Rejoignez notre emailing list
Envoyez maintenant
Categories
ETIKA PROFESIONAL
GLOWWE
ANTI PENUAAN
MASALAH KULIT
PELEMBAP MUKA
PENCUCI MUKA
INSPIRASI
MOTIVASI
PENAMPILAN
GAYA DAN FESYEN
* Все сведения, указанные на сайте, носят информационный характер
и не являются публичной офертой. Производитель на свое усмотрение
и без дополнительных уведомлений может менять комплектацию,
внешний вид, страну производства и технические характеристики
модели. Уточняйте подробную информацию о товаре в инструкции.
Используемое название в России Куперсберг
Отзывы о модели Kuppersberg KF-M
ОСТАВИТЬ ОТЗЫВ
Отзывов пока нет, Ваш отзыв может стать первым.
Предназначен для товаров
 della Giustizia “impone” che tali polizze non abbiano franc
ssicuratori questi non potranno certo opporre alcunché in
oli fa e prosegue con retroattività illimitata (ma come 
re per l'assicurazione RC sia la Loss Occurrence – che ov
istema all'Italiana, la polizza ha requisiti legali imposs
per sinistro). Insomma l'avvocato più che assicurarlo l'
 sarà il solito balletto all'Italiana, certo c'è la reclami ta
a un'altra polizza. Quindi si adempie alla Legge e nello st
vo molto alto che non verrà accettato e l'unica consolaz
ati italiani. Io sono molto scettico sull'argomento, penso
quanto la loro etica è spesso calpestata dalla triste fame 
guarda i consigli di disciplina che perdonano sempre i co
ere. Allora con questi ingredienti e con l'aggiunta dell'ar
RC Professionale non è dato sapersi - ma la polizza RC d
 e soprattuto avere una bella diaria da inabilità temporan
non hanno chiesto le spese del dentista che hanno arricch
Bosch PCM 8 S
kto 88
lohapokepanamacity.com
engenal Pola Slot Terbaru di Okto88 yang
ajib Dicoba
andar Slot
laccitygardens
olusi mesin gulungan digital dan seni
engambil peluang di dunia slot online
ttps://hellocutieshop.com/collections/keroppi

--

* **Exercise instructions**:
A bare number is the whole answer: state how many lines in the data above contain "может".

* **Solution for this task**:
2